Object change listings
○ ○ ○

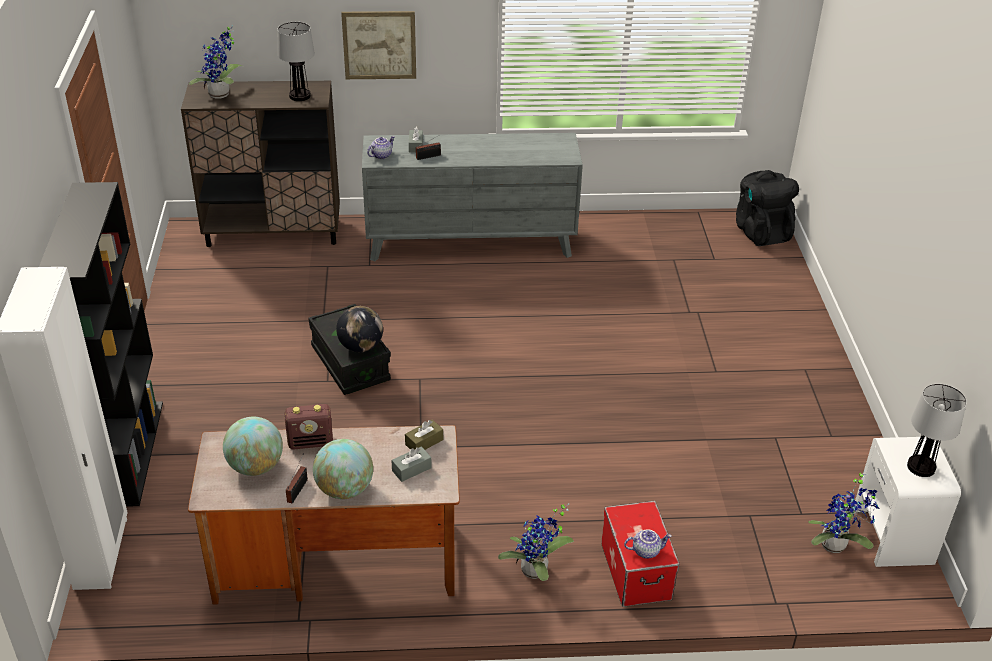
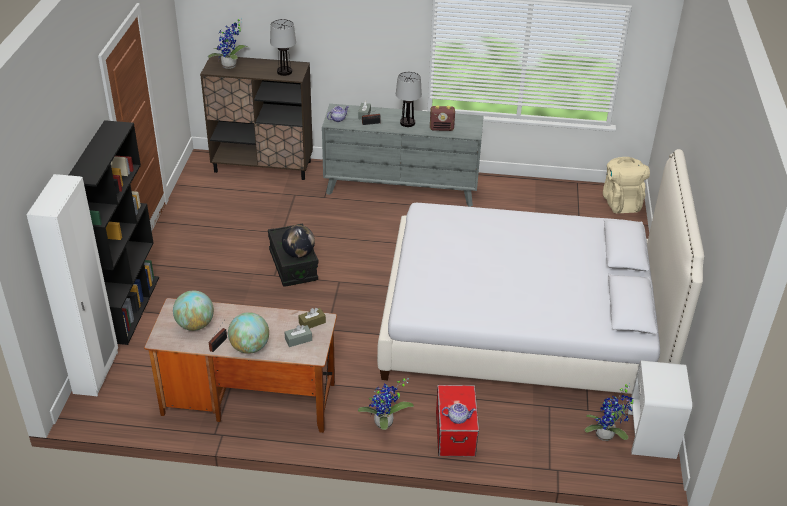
camera: 10 degrees right, 0 degrees up
(311, 442) = (236, 313): radio -> radio (442, 128)
(379, 45) = (345, 40): picture -> none
(684, 409) = (523, 326): none -> white bed
(761, 231) = (621, 202): black backpack -> beige backpack
(921, 467) = (667, 385): table lamp -> table lamp (407, 123)

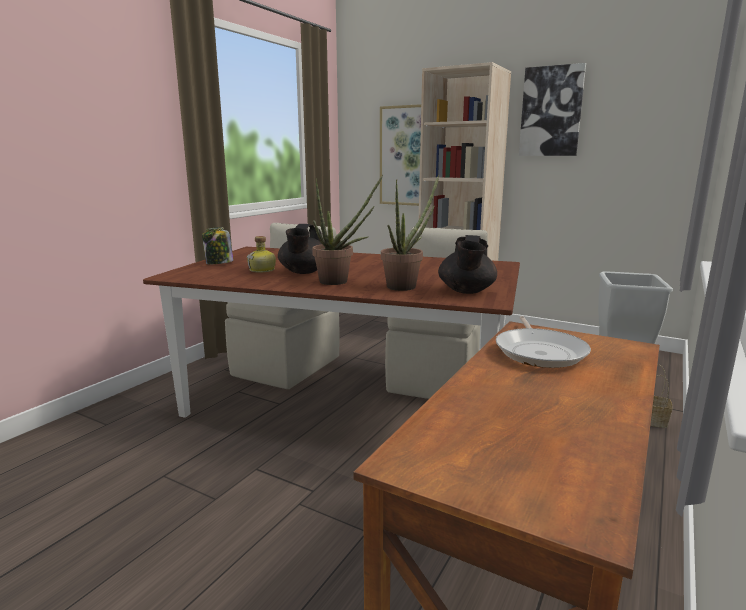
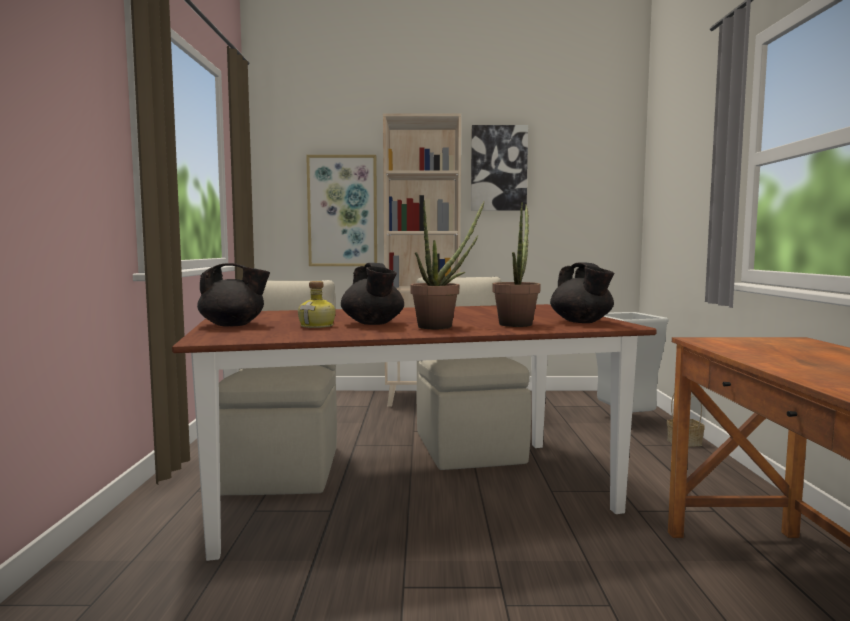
camera: 30 degrees left, 10 degrees down
(219, 263) = (233, 325): jar -> black teapot
(539, 352) = (760, 349): frying pan -> none

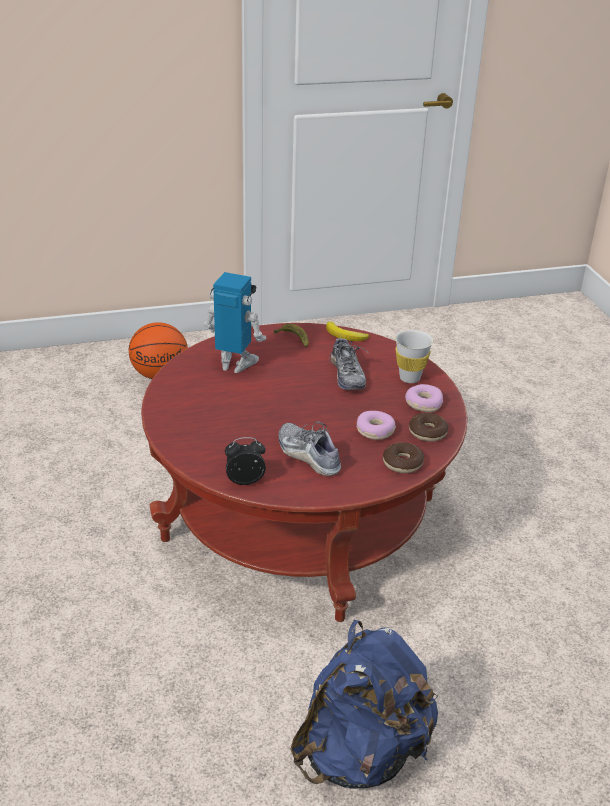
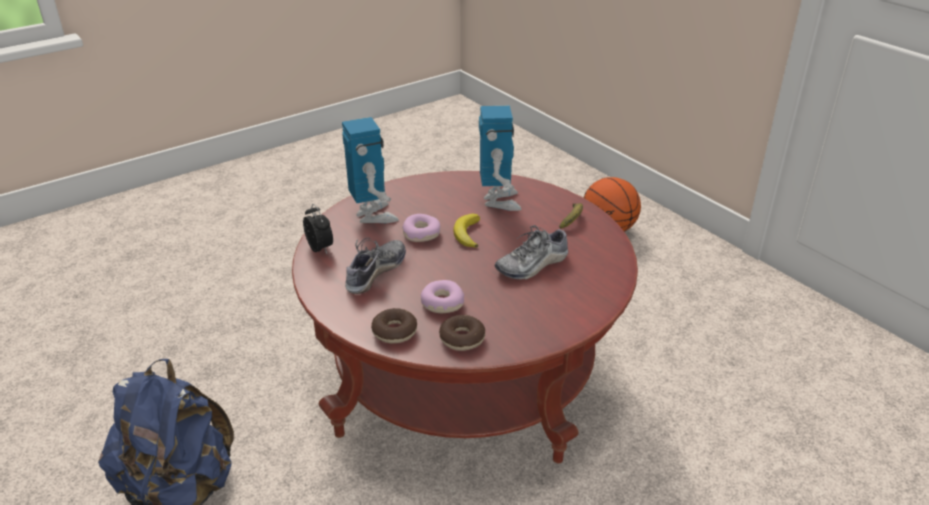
camera: 70 degrees right, 0 degrees up
(206, 437) = (373, 215): none -> toy robot
(345, 336) = (610, 248): banana -> banana (467, 234)
(409, 378) = (562, 306): white cup -> none
(423, 403) = (517, 325): donut -> donut (421, 234)

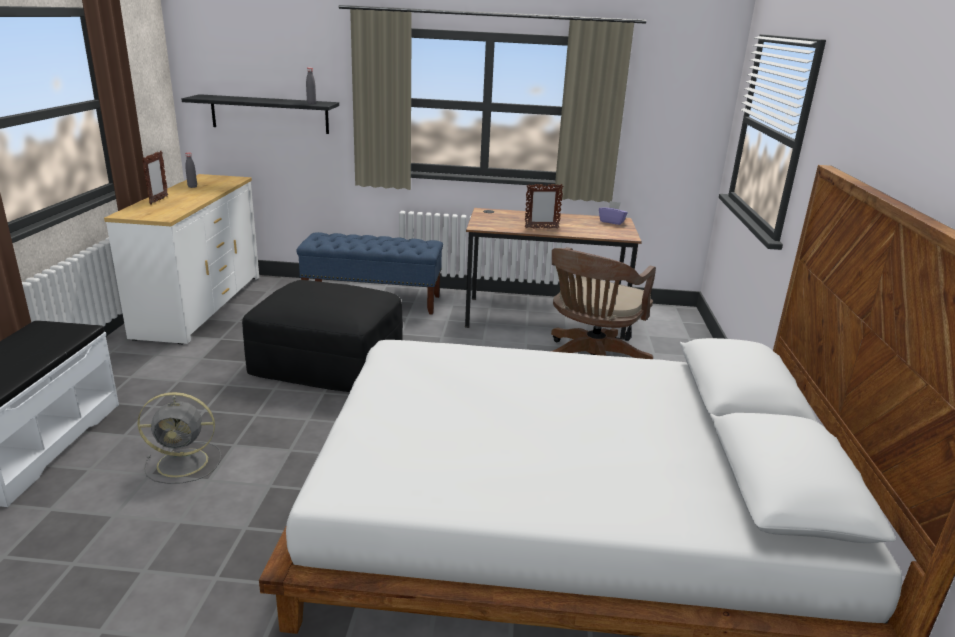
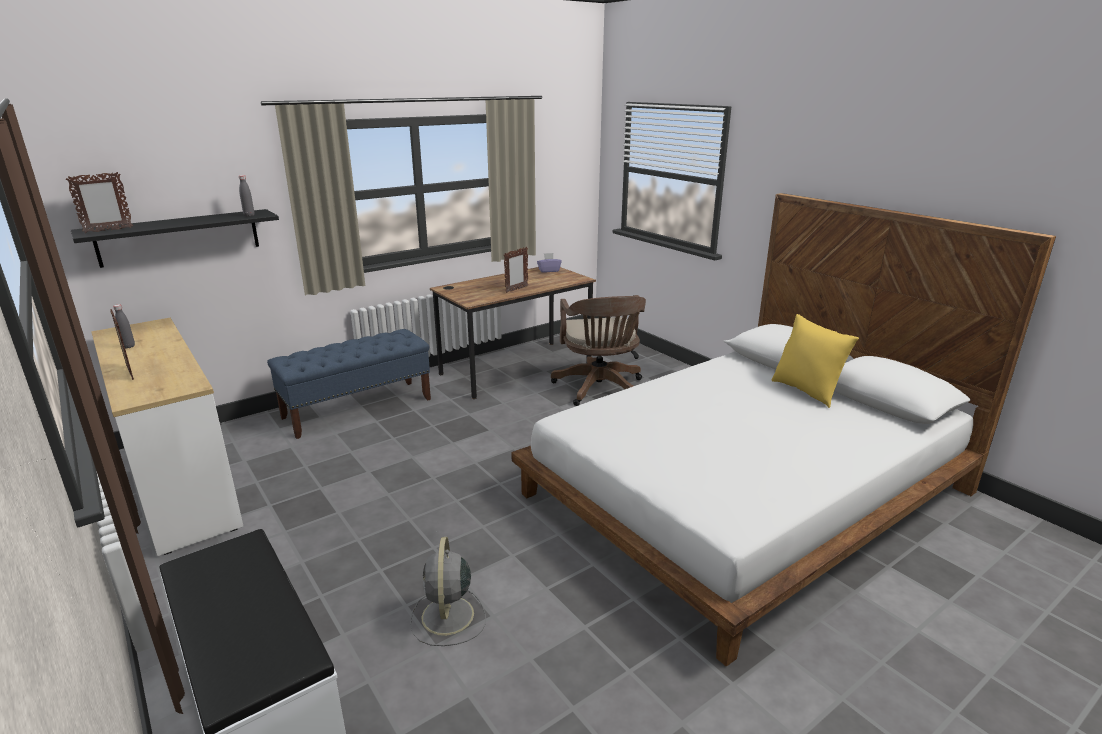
camera: 40 degrees left, 0 degrees up
(185, 462) = (447, 617): grey fan -> grey fan turned 135 degrees clockwise
(211, 97) = (108, 230): none -> picture frame
(328, 361) = (414, 474): black ottoman -> none
(692, 431) = (806, 391): none -> yellow pillow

○ ○ ○

# Description of the task
Return all of the data exactly as written, and drop the pictures.

# Reply
camera: 10 degrees right, 0 degrees up
(311, 442) = (236, 313): radio -> radio (442, 128)
(379, 45) = (345, 40): picture -> none
(684, 409) = (523, 326): none -> white bed
(761, 231) = (621, 202): black backpack -> beige backpack
(921, 467) = (667, 385): table lamp -> table lamp (407, 123)

camera: 30 degrees left, 10 degrees down
(219, 263) = (233, 325): jar -> black teapot
(539, 352) = (760, 349): frying pan -> none

camera: 70 degrees right, 0 degrees up
(206, 437) = (373, 215): none -> toy robot
(345, 336) = (610, 248): banana -> banana (467, 234)
(409, 378) = (562, 306): white cup -> none
(423, 403) = (517, 325): donut -> donut (421, 234)

camera: 40 degrees left, 0 degrees up
(185, 462) = (447, 617): grey fan -> grey fan turned 135 degrees clockwise
(211, 97) = (108, 230): none -> picture frame
(328, 361) = (414, 474): black ottoman -> none
(692, 431) = (806, 391): none -> yellow pillow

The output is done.